周斯贤跟汪华延在一起腻歪,萌生了两个人光明正大在一起的想法。可是,他不敢说不口。自己的处境那么糟糕,他无法提出这样的要求。一个人如果自己朝不保夕,谈何享受爱情呢?周斯贤闷闷不乐,汪华延也担心。对眼前这个男人,她很想珍惜。可是,他终究不属于她。她也不可能属于他。两个人就是平行的铁轨线,虽然在进站的时候,偶尔有些交互,但终究不在一个频道上。
周斯贤叹了一口气,说:“华延,我们之间会有未来吗?”
汪华延摇摇头:“没有。我知道你的处境,你也知道我的处境。
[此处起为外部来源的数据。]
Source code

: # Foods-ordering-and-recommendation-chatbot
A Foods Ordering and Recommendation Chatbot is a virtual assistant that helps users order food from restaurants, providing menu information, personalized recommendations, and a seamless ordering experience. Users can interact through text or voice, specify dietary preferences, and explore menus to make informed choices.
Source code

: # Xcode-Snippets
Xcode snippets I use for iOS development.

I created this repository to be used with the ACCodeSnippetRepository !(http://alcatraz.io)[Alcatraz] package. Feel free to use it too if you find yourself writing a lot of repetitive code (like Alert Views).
我们都有家,虽然家已经不是家,但名义上、法律上,我们都受制约。”
周斯贤当然明白自己的处境。人这一辈子,就是不能犯错,一旦犯错,所有的追求都是虚幻的。一场不能实现的梦,就是一个悲剧。
周斯贤说:“我们这样在一起,其实也是痛苦的。感谢你给我很多快乐的时光。”
“你想说什么?”汪华延狐疑:“你是不是想跟我来一场告别仪式?我不要你所谓的伤感。只要留住这美好的时光。”
周斯贤拥着她,想把自己的愧疚,通过这种紧紧的拥抱来化解。
汪华延掰开他的手,说:“我们不要伤感。享受在一起的时光吧!”
“既然不能在一起,我们就把每一次都当成最后一次。下一次再见面的时候,就感谢上苍恩赐了我们!”
“我不相信所谓的上苍,更不相信所谓的恩赐。我是个现实主义者。 。每一次在一起,都是我们应该得到的。”汪华延的语气,很伤感。
下午,汪华建来了一趟。他说,他要出趟远门。汪华延狐疑:“春节期间出去干嘛?医院不管了?”